__Task to complete__
The whole listing needs retyping exactly; keep the pictures out of it.

· · · ·

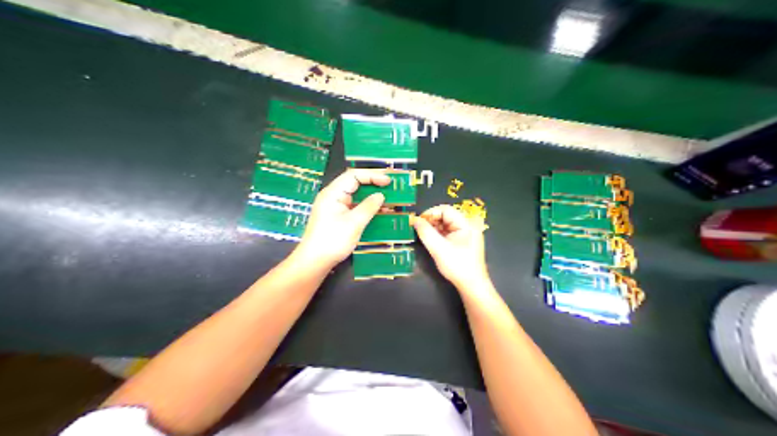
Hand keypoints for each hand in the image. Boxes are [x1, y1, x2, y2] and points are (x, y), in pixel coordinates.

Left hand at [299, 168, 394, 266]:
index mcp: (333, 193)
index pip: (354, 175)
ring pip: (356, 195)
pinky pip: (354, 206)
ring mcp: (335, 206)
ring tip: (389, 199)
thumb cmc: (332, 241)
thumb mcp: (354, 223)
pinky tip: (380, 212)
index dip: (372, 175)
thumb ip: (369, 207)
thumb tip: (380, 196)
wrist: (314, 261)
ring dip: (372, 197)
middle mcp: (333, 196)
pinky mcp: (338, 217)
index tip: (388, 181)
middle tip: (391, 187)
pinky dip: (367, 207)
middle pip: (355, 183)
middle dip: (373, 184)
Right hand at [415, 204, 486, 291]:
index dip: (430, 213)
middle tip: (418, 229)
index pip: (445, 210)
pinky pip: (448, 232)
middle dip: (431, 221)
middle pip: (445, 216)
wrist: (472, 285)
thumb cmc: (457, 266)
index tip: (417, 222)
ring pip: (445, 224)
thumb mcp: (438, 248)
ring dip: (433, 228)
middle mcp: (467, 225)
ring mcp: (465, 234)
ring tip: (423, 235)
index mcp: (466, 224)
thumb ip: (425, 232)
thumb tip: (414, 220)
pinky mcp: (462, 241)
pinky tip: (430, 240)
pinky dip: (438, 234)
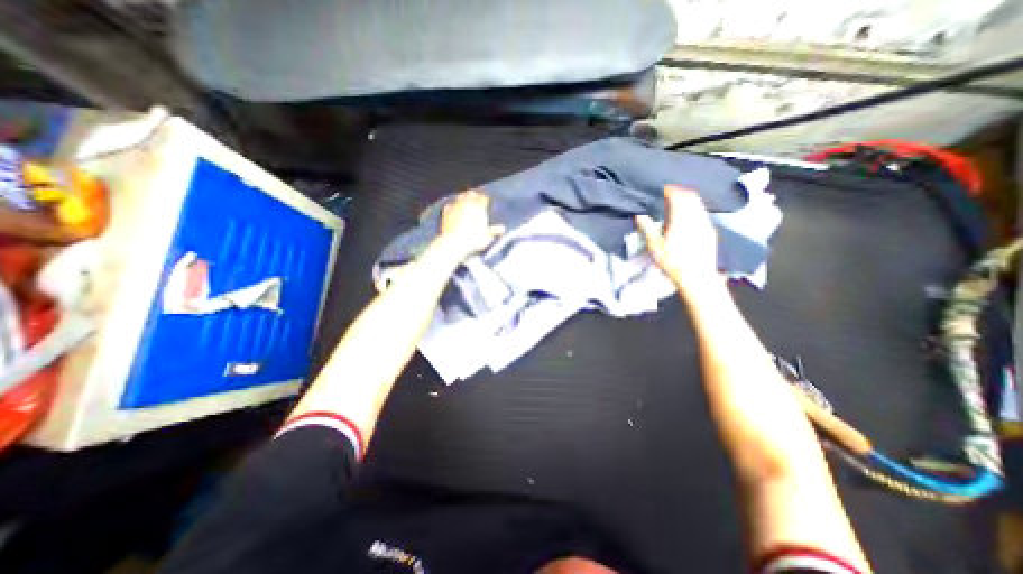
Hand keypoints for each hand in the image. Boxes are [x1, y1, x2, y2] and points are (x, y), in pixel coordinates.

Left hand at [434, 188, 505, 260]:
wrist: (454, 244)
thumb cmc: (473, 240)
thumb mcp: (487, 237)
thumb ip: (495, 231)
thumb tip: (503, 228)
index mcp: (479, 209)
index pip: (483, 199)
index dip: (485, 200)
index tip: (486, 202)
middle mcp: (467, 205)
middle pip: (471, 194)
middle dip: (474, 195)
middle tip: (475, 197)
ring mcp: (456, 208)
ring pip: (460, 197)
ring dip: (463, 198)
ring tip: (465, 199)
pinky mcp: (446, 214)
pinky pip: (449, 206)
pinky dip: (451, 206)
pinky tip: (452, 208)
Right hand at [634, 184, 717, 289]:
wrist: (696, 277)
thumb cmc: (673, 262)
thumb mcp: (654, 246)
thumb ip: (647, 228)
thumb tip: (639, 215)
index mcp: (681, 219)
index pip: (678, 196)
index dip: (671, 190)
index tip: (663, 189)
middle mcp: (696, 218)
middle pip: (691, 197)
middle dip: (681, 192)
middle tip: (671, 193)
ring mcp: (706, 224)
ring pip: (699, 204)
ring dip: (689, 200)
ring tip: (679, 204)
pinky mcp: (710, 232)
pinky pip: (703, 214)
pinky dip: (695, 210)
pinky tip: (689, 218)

· · · ·

__Expected output__
Hand keypoints for each hand in the image. Boxes are [x1, y1, x2, y2] and points are (x, y), in pixel coordinates.

Left hand at [299, 168, 394, 266]:
index mcp: (333, 193)
index pip: (354, 175)
ring pip: (356, 195)
pinky pip: (354, 206)
ring mcp: (335, 206)
ring tip: (389, 199)
thumb cmc: (332, 241)
thumb mcp: (354, 223)
pinky tip: (380, 212)
index dip: (372, 175)
thumb ip: (369, 207)
thumb tip: (380, 196)
wrist: (314, 261)
ring dip: (372, 197)
middle mcp: (333, 196)
pinky mcp: (338, 217)
index tip: (388, 181)
middle tip: (391, 187)
pinky dip: (367, 207)
middle pip: (355, 183)
middle dip: (373, 184)
Right hand at [415, 204, 486, 291]:
index dip: (430, 213)
middle tip: (418, 229)
index pip: (445, 210)
pinky pip: (448, 232)
middle dip: (431, 221)
middle pip: (445, 216)
wrist: (472, 285)
thumb cmc: (457, 266)
index tip: (417, 222)
ring pip: (445, 224)
thumb mcp: (438, 248)
ring dip: (433, 228)
middle mcp: (467, 225)
ring mcp: (465, 234)
ring tip: (423, 235)
index mcp: (466, 224)
thumb ip: (425, 232)
thumb tip: (414, 220)
pinky mcp: (462, 241)
pinky tip: (430, 240)
pinky dip: (438, 234)
Hand keypoints for each hand in the image. Boxes are [x1, y1, x2, y2] and points are (x, y), in pixel coordinates.

Left hand at [434, 188, 505, 260]:
wrist: (454, 244)
thumb cmc: (473, 240)
thumb mcp: (487, 237)
thumb ip: (495, 231)
thumb tip: (503, 228)
index mcp: (479, 209)
index pip: (483, 199)
index dip: (485, 200)
index tip: (486, 202)
middle mcp: (467, 205)
middle pip: (471, 194)
middle dip: (474, 195)
middle tip: (475, 197)
ring mcp: (456, 208)
ring pip: (460, 197)
ring dip: (463, 198)
ring tip: (465, 199)
pinky mcp: (446, 214)
pinky pip: (449, 206)
pinky dip: (451, 206)
pinky tip: (452, 208)
Right hand at [634, 184, 717, 289]:
wrist: (696, 277)
thumb cmc: (673, 262)
thumb mcp: (654, 246)
thumb ip: (647, 228)
thumb tip: (639, 215)
index mcp: (681, 219)
index pip: (678, 196)
index dip: (671, 190)
index tip: (663, 189)
middle mcp: (696, 218)
middle pip: (691, 197)
middle dip: (681, 192)
middle tip: (671, 193)
ring mcp: (706, 224)
ring pip: (699, 204)
ring dip: (689, 200)
ring tip: (679, 204)
pinky mcp: (710, 232)
pinky pip: (703, 214)
pinky dip: (695, 210)
pinky tip: (689, 218)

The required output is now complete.